Would you return, word for word, the lines of the data below from the line with "G04 APERTURE LIST*" through the line with "X170290000Y-86280000D01*", and no others?

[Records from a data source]
______________________________

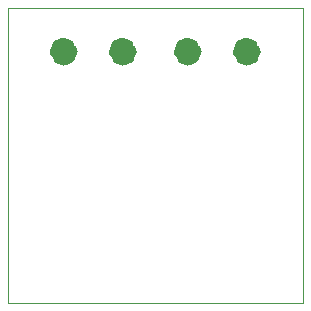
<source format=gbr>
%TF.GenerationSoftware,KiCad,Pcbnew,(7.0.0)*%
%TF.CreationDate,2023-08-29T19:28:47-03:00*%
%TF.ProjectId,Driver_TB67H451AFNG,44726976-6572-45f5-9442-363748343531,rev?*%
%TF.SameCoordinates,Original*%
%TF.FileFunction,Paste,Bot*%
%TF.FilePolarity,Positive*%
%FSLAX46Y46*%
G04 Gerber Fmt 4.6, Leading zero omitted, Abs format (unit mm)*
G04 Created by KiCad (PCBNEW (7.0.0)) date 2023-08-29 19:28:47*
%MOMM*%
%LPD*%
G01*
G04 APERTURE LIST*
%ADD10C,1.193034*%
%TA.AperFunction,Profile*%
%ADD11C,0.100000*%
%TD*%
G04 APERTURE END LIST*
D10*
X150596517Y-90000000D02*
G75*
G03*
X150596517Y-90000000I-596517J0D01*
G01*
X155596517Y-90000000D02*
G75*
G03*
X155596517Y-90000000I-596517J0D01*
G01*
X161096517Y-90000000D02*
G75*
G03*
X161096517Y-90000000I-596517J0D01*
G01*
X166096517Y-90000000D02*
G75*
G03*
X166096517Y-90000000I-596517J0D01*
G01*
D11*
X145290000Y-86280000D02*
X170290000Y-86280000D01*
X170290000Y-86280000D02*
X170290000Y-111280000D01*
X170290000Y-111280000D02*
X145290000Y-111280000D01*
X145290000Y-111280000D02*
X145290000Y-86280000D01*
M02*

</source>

______________________________

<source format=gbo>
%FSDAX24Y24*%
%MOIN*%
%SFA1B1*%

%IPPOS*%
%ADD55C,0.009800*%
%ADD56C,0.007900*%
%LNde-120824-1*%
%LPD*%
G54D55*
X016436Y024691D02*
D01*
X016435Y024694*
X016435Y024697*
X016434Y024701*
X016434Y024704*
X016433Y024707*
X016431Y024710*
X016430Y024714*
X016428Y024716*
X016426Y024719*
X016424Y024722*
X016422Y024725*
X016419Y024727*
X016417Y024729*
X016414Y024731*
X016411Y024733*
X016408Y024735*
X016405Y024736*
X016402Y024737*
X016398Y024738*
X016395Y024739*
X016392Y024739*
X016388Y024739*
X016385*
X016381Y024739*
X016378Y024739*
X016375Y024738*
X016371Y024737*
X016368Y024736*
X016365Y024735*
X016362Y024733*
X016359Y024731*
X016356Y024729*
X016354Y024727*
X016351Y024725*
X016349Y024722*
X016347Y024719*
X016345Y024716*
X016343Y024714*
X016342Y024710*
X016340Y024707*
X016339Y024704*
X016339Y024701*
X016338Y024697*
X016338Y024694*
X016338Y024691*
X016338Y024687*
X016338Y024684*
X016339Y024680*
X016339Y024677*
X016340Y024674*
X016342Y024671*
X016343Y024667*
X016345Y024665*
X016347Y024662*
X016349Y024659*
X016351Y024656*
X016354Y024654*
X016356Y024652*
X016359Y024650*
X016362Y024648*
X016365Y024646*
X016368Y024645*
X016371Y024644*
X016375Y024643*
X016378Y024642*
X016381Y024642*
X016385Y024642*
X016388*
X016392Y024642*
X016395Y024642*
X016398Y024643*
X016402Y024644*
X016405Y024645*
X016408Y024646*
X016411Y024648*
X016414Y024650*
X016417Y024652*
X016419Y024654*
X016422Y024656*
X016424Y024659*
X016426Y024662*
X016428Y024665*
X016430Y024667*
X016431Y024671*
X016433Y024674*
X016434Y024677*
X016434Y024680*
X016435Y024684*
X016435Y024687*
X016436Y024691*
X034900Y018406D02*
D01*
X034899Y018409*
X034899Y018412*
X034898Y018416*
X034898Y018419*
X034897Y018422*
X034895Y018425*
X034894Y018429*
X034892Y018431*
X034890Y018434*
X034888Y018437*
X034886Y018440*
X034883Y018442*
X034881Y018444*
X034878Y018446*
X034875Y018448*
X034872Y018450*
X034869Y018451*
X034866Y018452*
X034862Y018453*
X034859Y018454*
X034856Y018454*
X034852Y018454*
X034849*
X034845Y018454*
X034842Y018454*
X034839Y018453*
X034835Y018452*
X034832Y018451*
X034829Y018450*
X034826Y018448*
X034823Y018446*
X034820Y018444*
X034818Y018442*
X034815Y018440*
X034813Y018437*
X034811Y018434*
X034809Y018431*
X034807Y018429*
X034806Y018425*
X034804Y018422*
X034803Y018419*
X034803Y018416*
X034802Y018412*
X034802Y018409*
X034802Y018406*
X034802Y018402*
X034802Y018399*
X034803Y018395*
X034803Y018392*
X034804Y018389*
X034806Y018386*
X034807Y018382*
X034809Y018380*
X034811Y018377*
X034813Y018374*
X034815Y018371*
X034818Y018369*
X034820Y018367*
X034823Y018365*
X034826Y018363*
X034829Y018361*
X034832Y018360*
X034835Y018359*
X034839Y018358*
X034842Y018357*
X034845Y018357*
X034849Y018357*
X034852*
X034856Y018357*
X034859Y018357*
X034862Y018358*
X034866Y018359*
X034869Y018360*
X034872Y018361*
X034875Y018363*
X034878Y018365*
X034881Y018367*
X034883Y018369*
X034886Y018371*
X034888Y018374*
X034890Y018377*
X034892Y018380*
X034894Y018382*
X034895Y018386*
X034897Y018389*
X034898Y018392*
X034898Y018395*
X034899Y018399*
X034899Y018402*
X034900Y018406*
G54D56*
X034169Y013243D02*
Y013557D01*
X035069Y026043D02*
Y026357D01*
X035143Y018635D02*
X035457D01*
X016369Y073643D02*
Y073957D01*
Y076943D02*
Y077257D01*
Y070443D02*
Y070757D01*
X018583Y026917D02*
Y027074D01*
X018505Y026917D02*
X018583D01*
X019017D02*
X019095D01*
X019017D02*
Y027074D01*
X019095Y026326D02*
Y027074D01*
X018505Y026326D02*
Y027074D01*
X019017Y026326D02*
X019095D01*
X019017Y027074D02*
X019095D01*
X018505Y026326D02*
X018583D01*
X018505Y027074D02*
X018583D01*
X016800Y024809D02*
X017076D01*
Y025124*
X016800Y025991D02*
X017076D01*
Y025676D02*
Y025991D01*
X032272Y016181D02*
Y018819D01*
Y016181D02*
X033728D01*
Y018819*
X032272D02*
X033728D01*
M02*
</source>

______________________________

Solution to this task
G04 APERTURE LIST*
%ADD10C,1.193034*%
%TA.AperFunction,Profile*%
%ADD11C,0.100000*%
%TD*%
G04 APERTURE END LIST*
D10*
X150596517Y-90000000D02*
G75*
G03*
X150596517Y-90000000I-596517J0D01*
G01*
X155596517Y-90000000D02*
G75*
G03*
X155596517Y-90000000I-596517J0D01*
G01*
X161096517Y-90000000D02*
G75*
G03*
X161096517Y-90000000I-596517J0D01*
G01*
X166096517Y-90000000D02*
G75*
G03*
X166096517Y-90000000I-596517J0D01*
G01*
D11*
X145290000Y-86280000D02*
X170290000Y-86280000D01*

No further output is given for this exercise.